Tallur L N

Esophageal Reflex 2006
Burnt wood and silver
200cm x 160cm x 90cm

Tallur L N

Born 1971, Tallur, India
Lives and works in India and South Korea

My work is about the absurdities in our daily life. Mankind has developed a skill to conveniently conceptualise these absurdities as if they are an inevitable part of out existence. L N Tallur 1



Until December 1999, Tallur had never been outside India. He refers to his life before 1999 as a ‘period of imaginary knowledge’, based largely upon reading art history books or looking at reproductions in books and magazines in an attempt to imagine the reality of contemporary art and the art world. He would see scenes of New York in Hollywood movies or glossy photographs but, as he says, ‘After my first visit to New York, I was stunned’. He refers to this phase of his development as ‘a period of tourist imaginary knowledge’. Tallur is from rural India, an altogether different environment from its urban counterpart in terms of its culture, economy and geography etc. and he considers the hand made quality of village utensils for example, rather than manufacturing, an important influence on the way in which he fashions his sculpture. Tallur uses this distinction deliberately as part of his visual language encapsulated in his sculpture and installations that contain many references to traditional Indian symbols. Part of his practice has been to translate this symbolic order into a contemporary language that speaks about the depth and diversity of traditional Indian life.
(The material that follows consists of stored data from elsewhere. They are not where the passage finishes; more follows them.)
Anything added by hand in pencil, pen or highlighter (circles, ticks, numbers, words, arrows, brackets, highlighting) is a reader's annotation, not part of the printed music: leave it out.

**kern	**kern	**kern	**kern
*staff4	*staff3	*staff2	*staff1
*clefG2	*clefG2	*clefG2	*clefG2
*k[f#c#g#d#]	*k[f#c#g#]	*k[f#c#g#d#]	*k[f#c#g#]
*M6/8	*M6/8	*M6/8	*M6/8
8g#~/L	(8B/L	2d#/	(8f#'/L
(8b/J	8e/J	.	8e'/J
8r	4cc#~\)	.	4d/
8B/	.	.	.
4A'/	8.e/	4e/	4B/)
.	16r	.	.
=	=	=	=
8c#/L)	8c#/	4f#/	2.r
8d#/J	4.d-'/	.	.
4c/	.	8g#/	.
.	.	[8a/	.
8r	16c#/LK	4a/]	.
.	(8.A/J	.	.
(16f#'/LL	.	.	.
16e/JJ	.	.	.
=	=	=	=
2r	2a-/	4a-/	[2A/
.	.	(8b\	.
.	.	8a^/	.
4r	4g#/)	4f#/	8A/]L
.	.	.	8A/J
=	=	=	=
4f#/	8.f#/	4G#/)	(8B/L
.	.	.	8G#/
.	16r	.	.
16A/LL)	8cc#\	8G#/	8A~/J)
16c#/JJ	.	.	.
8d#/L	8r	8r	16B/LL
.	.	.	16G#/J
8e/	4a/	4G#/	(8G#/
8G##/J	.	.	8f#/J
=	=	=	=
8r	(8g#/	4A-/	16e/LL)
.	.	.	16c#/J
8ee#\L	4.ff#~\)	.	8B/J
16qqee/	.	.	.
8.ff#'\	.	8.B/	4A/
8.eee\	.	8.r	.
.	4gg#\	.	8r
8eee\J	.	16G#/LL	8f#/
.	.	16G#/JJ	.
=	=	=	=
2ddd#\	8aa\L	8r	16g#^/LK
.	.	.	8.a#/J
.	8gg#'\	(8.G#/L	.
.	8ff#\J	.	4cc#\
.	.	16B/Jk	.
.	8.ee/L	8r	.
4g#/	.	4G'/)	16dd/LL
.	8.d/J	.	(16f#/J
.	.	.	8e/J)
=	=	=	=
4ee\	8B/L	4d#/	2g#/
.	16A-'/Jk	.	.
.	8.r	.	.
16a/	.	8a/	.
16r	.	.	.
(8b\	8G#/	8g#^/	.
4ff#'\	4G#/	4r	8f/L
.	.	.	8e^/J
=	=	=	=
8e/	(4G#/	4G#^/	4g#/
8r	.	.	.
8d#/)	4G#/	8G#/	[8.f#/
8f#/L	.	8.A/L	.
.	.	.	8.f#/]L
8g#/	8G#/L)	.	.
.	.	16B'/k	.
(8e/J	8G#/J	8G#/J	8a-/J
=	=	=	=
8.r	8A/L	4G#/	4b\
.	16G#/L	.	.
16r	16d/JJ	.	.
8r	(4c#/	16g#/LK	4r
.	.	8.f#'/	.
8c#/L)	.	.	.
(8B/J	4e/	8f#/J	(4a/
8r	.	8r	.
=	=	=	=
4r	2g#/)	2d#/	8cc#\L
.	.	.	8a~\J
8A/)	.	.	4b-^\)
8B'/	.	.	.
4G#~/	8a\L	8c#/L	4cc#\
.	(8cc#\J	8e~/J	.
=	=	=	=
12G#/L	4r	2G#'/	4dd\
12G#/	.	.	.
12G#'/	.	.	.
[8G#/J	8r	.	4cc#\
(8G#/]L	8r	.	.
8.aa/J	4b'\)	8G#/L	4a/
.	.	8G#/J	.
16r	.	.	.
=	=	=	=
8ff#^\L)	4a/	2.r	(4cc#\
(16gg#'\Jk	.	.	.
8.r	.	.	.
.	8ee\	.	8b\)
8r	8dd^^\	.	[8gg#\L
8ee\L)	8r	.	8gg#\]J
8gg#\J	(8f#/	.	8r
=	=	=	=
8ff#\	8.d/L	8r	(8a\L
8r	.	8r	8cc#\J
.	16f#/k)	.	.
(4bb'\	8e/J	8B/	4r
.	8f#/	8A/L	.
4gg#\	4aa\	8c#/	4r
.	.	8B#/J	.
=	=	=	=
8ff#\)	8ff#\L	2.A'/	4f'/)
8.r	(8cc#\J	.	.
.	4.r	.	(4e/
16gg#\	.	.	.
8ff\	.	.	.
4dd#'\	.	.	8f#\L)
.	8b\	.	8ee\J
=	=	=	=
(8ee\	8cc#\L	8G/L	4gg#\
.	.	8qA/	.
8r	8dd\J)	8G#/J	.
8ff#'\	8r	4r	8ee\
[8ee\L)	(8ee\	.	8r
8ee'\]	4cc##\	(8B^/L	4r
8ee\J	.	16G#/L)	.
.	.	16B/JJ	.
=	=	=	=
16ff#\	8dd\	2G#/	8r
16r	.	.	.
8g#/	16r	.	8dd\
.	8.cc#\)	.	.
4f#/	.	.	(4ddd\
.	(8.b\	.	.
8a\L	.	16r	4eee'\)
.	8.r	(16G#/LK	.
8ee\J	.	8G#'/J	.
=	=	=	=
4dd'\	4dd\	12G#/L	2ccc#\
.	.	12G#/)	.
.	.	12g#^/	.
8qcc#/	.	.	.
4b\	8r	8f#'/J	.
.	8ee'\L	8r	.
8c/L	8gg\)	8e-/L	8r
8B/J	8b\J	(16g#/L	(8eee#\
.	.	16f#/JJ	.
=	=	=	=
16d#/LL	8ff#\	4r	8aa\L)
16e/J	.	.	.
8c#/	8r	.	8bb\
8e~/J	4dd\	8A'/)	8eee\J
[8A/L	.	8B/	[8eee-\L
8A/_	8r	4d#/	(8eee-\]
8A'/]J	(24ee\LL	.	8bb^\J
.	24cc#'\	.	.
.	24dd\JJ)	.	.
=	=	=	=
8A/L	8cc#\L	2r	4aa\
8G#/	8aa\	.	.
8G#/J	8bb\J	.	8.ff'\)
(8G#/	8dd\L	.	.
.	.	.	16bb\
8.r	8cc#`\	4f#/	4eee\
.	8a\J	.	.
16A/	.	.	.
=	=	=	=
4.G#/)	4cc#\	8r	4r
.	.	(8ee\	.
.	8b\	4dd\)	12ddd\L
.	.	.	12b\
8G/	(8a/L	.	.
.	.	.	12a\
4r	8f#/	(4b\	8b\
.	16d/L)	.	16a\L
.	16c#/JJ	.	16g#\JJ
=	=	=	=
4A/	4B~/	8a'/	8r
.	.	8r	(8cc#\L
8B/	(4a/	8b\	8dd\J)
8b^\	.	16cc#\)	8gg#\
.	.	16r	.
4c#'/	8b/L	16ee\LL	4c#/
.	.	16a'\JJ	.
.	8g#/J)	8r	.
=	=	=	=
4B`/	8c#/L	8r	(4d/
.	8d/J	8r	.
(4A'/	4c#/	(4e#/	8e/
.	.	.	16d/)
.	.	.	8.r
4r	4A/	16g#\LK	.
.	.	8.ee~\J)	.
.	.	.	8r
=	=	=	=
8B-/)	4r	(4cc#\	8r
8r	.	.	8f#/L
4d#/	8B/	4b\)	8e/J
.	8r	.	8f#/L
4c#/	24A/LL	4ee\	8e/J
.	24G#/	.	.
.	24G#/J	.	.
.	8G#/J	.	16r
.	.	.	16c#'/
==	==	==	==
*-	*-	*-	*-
He describes the process as follows, “I play the role of a curator in my works – bringing in the context for a discourse - and personally, I enjoy absurdity a lot.” The carved blackened form of a baby elephant in Tallur’s sculpture Esophageal Reflex (on show in Passage to India) refers to the passage down which food moves from throat to stomach. A tiny patch of defecation, cast in silver, lies on the floor. The symbol of the Elephant goes back to ancient Indian mythology, to the gods and demons. The elephant is considered absolutely precious, something to be preserved and protected. Tallur shows the elephant at a moment of vulnerability nevertheless revealing the precious substance of its being.